[DATA FOR THE TASK Boundary: Start]
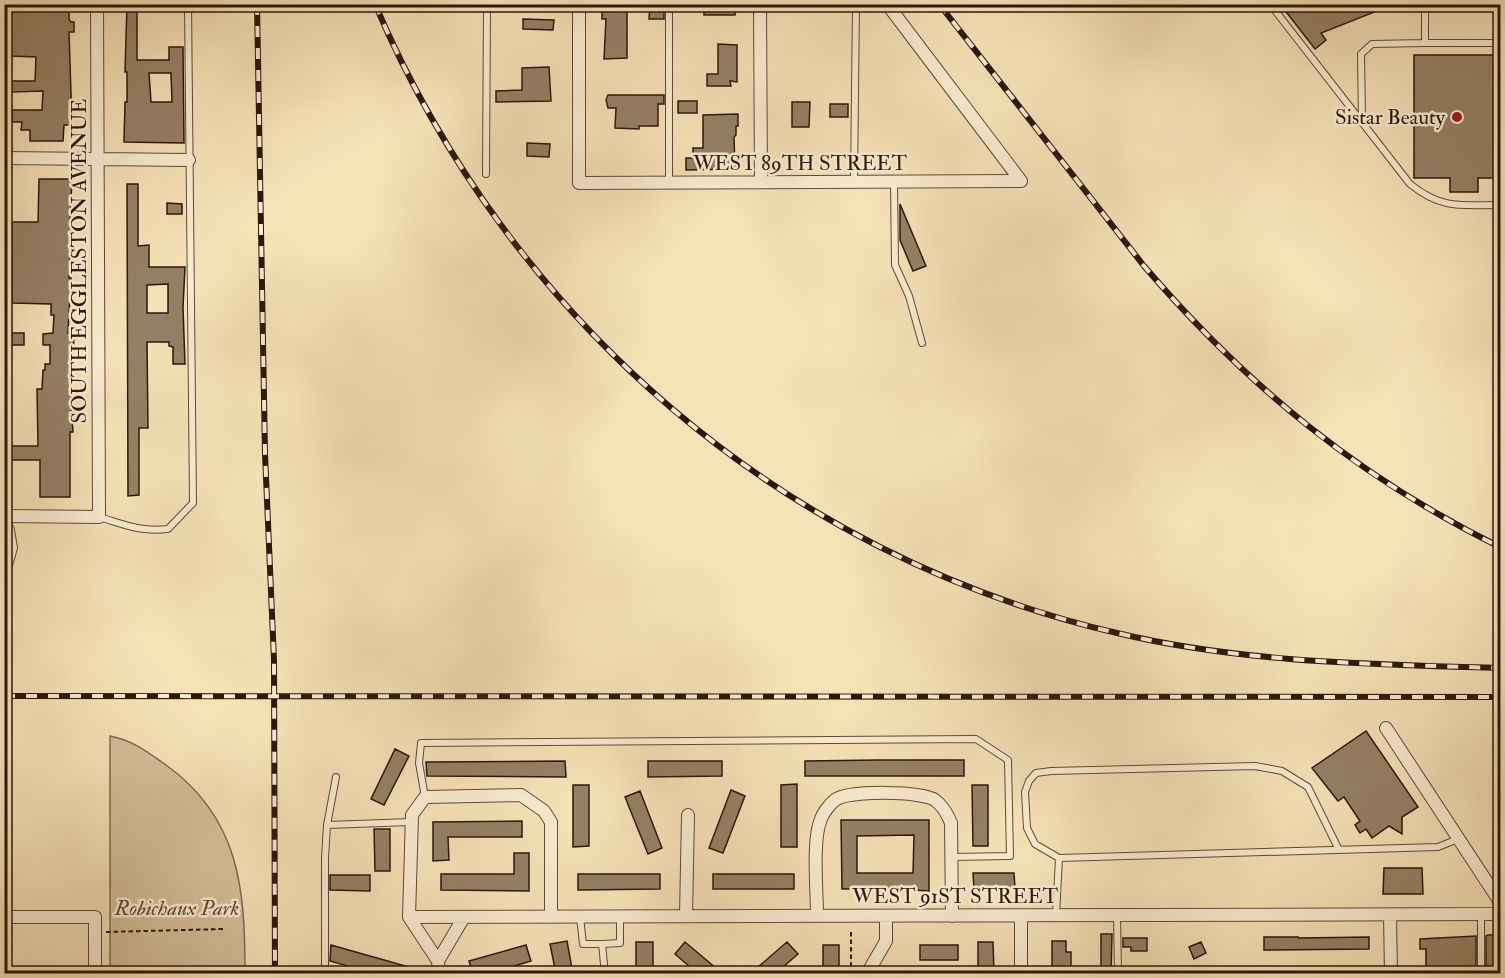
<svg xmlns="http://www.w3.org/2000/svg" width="1505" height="978" viewBox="0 0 1505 978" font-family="'IM FELL Double Pica',serif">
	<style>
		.green { fill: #d4bf9b; stroke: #806a54; stroke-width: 1.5 }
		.building { fill: #968065; stroke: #2c160c; stroke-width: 1.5; fill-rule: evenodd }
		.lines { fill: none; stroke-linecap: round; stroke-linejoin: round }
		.lane-casing { stroke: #5f4937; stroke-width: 8 }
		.street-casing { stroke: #5f4937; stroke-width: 14 }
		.path { stroke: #2c160c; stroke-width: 2; stroke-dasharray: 4.5 3; stroke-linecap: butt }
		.lane { stroke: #faecd1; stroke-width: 6 }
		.street { stroke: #faecd1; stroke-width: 12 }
		.rail-casing { stroke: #2c160c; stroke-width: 6 }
		.rail { stroke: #faecd1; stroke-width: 4; stroke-dasharray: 11; stroke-linecap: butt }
		.poi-dot { fill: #8f2418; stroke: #faecd1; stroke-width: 2 }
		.labels { text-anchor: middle; stroke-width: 5; stroke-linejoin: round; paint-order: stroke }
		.poi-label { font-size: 21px; fill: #2c160c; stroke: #faecd1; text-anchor: end }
		.street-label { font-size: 21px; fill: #2c160c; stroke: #faecd1 }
		.park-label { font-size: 21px; font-style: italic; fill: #5e4937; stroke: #faecd1 }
	</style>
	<rect width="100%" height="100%" fill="#f7e2b8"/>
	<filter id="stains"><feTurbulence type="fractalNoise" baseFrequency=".00333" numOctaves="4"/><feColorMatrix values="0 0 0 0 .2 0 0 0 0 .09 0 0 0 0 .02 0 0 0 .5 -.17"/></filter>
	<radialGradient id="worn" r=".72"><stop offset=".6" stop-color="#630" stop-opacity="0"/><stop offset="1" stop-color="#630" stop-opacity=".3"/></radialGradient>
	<path class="green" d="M110,736c24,5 36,15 56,29 74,53 79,125 79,208h-135z"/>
	<path class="building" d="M10,4h59v15l2,3h3v10h-5l3,93h-8l-1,16h-33v-11h-9l1,-8h-10v-12h30l1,-19 -32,1 -1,-11h25l1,-24 -25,-1z
		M127,4h10v56h32v-13h14l1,96 -60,-1 1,-40h2v-30h-2zM149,73h22l1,29h-21z
		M602,4h25v54l-23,1 2,-40h-4z
		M704,4h31v11h-31z
		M1280,4h112v1l-71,28 5,7 -11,9z
		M650,5h14v14h-15z
		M523,19l31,1 -1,10 -30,-1z
		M718,44l19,1v37l-7,-1 1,5h-24v-12h11z
		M1414,55h86v123h-22v14h-28v-14h-36z
		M549,67l2,34 -55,1v-11l26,-1v-22z
		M608,95h56v9h-6v22h-19v3l-24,-1 1,-20h-8l-2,-8z
		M678,101h19v12h-19z
		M792,102h18l-1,25h-17z
		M830,104h18v13h-18z
		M738,114v12h-2v9l-2,2 1,32 -49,1v-12h7v-10h10v-33z
		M527,143l23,1 -1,13 -22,-1z
		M39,179h33l-2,42h3v27h-3l-1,30h2l-3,55 6,1 -3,68 2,30h-3v65h-30v-37h-29v-14h27l-1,-57h5l1,-19h2v-6h5v-19h-7v-11l10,-1 1,-18h-3v-11l-39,-1v-81h26z
		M127,184h11v62l11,-1v22h36l-2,41 2,56h-12v-17l-4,-1v-4h-22l1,86h-9v67l-11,1zM168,284v29h-21v-28z
		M167,203l15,1v10h-15z
		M900,204l26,62 -13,5 -13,-31z
		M11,333h13v12h-13z
		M1366,731l52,76 -16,10v17l-13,-8 -17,12 -6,-9 -6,4 -5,-8 5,-4 -16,-24 -6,4 -26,-33z
		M395,749l14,7 -25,49 -13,-6z
		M879,760h85v16h-159v-15z
		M565,761l1,16 -139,-1 -1,-14z
		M648,761h74v15l-74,1z
		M797,784v63h-16v-62z
		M573,785h16v61l-16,1z
		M972,785h16v61h-15z
		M731,790l14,6 -22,57 -14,-5z
		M640,791l22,57 -14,6 -23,-57z
		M841,820h88v71l-16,-1v-2l-71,1zM914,835l-1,38h-56v-37z
		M522,821v16h-74l1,23 -16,1v-39z
		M374,829h16v42h-15z
		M514,853h15v38l-88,-1v-16h73z
		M1384,868h38l1,26h-40z
		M973,873h41l1,16h-41z
		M578,874h82v15l-82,1z
		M713,874h81v15h-81z
		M330,875h40v16l-40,-1z
		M1101,934h11l-1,40h-10z
		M1488,935h12v39h-11v-8l-3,1v-31z
		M1476,936v31h-50v-18h-6v-10z
		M1264,937h34l1,1 70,-1v12l-105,1z
		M1123,938h24v13h-16v-4h-8z
		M567,941l6,33h-17l-6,-30z
		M1052,941h14v11h5v21l-19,-1z
		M636,942h17v32h-17z
		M685,942l38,32h-25l-23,-20z
		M787,942l11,12 -23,20h-25z
		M978,942h15l1,32h-16z
		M1201,942l5,11 -12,6 -5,-12z
		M331,945l92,26 -1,3h-46l-46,-13z
		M526,945l5,16 -44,13h-14l-4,-13z
		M823,945h16v29h-16z
		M920,945h38v15h-38z"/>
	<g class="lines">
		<g class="lane-casing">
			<path id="lane" d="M1270,4l140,180c32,26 52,21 90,21
				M1425,4v39h75
				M1362,122l-1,-68 11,-10 53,-1
				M486,174l1,-170
				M854,181l2,-177
				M669,182v-178
				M894,182l1,83 14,31 13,47
				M4,339l1,177 6,14 3,18 -8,28 2,93
				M99,517c27,8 41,15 69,12l25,-26 -5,-499
				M4,723h3v251
				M425,797l-6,-34 2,-20 555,-4 32,21 2,96 -58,1
				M327,825l84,-3
				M1059,858l-24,-14 -8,-16 -2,-36 4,-11 7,-8 15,-2 204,-5 27,5 26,16 30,61
				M1481,914v60
				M1056,915l3,-57 379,-11 20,-8
				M1117,915l1,59
				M580,917l3,27h19l3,30
				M602,944l18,-1v-27
				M330,974l-5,-5v-111l2,-33 9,-48"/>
		</g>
		<g class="street-casing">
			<path id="street" d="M579,4v179l442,-2
				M760,4l1,178
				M887,4l134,177
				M4,158l185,2
				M4,516l95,1 -2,-513
				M1386,728l114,174
				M1390,915l1,59
				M686,916l2,-101
				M817,916c0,-25 -5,-77 4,-97 2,-6 9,-15 14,-19 13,-10 86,-9 100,0 8,6 12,13 16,23l1,93
				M1021,916v58
				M4,917h91v57
				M409,917l1091,-3
				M438,961l26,-44
				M439,974l-1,-13 -29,-44 3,-102 13,-18 96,-2 23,16 7,11v95
				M867,974l19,-33v-25"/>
		</g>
		<path class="path" d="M106,932l117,-3
			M851,932v42"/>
		<use href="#lane" class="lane"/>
		<use href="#street" class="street"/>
		<g class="rail-casing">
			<path id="rail" d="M257,4l8,450 9,206 1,314
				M375,4c134,315 408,552 742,629 126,30 255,31 383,35
				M939,4l205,262c103,120 214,211 356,281
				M4,696l1496,1"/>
		</g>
		<use href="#rail" class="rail"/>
	</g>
	<circle class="poi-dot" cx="1457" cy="117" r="6"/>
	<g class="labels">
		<g class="poi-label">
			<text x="1445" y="124">Sistar Beauty</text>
		</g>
		<g class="street-label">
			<text x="800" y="170">WEST 89TH STREET</text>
			<text transform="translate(79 261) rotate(-90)" y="7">SOUTH EGGLESTON AVENUE</text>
			<text x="955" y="903">WEST 91ST STREET</text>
		</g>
		<g class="park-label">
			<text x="177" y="915">Robichaux Park</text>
		</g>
	</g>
	<rect width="1505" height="978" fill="none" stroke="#f7e2b8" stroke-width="24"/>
	<rect x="6" y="6" width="1493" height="966" fill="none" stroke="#2c160c" stroke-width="3"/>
	<rect x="12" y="12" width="1481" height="954" fill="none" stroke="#2c160c" stroke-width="1.5"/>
	<rect width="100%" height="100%" filter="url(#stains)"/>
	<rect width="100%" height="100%" fill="url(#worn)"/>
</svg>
[DATA FOR THE TASK Boundary: End]
> **WHAT YOU SHOULD DO**:
Each line in the data where the string "lines" occurs should be identified and copied.

> **ANSWER AREA**:
		.lines { fill: none; stroke-linecap: round; stroke-linejoin: round }
	<g class="lines">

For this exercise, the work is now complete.